The film captures well the strange mix of heroism and seeming futility that characterises the journey. What is most impressive is the restraint the filmmakers bring to their material. The look of the film is muted and grey other than in the flashbacks to the pre-apocalyptic moments that the man (Viggo Mortensen) enjoyed with his wife (Charlize Theron) before the world ground to a halt. [Independent.co.uk]

The Road is harrowing and beautifully composed. It aestheticises horror, thus getting away with ugly, disturbing, even ghoulish scenes by turning them into the cinematic equivalent of those Sebastiao Salgado photographs of Brazilian gold miners.

McCarthy’s novel worked partly because of what it left to the imagination. The film leaves nothing to the imagination — not even a cellarful of desperate human cattle who are being kept alive for slaughter. So although Joe Penhall’s script is remarkably faithful to the original, it doesn’t feel quite right. The film is bleak and visionary, but it leaves a faintly nasty taste in the mouth, as if it wanted to rope in the horror fans under its arthouse cloak. Yet there’s no denying its raw power. [London Evening Standard]

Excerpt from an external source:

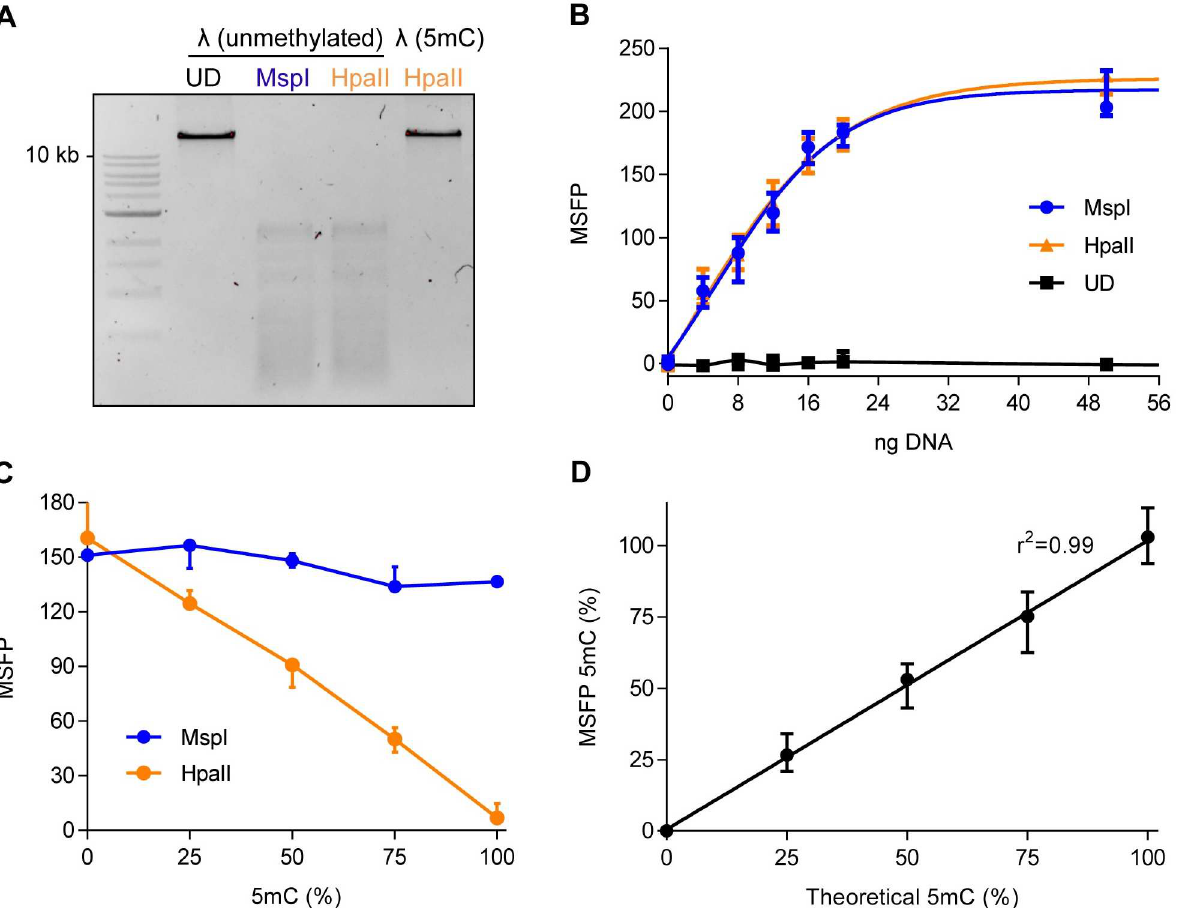
Fig 2. Measurement of global DNA methylation using the MSFP assay. (A) In-vitro methylation of λ DNA was confirmed by HpaII digestion. Unmethylated and fully-methylated (5mC) λ DNA were digested by either MspI or HpaII and the digestionpattern was visualizedby agarose gel electrophoresis. UD: undigested. (B) The standard curves represent unmethylated λ DNA, showingmedians and ranges of 3–7 independent experiments, each performed in technical duplicatesor triplicates. The amounts of digested DNA applied per well are indicatedon the x-axis. (C) The MSFP measurement of λ DNA with different DNA methylation levels. Unmethylated and 5mC λ DNA were mixed to obtain 10 ng of DNA with various DNA methylation levels (0, 25, 50, 75, 100%) followedby the MSFP assay. The data show medians and ranges of three independent experiments, each performed in technical triplicates. (D) The accuracy of the DNA methylation level (%) determined by the MSFP. The DNA methylation content (5mC) of each analyte from Fig 2C was calculated accordingto the formula in the Materials and Methods section. The data represent medians and ranges of three independent experiments,each performed in technical triplicates.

The Road reviewed by Showbiz411

Roger Friedman at Showbiz411 has posted his review of The Road. Here are a few quotes:

Hillcoat has done justice to McCarthy’s Pulitzer Prize winner. “The Road” is elegiac and moving, artful and yet suspenseful. No, it’s not a raucous good time. It can be thoughtful and grim. But here’s the interesting thing: Viggo Mortensen’s performance as a father walking through a post-apocalypse America with his young son is just fascinating. It stays with you long after leaving the theater. Mortensen is that good.

There aren’t a lot of other actors in “The Road.” Charlize Theron is very good as Viggo’s wife, in flashbacks. Both Robert Duvall and Guy Pearce make cameo appearances. Eleven-year-old (he’s 13 now) Kodi Smit-McPhee is just right as the couple’s son.

What Hillcoat and screenwriter Joe Penhall do is accurately capture McCarthy’s tone and lauguage. This isn’t easy to do. “The Road” is a bleak trip, told in muted blacks, blues, and grays. There are no blue skies after whatever caused the apocalypse (is it nuclear war? we don’t know. Everything left, including the trees, is dying.)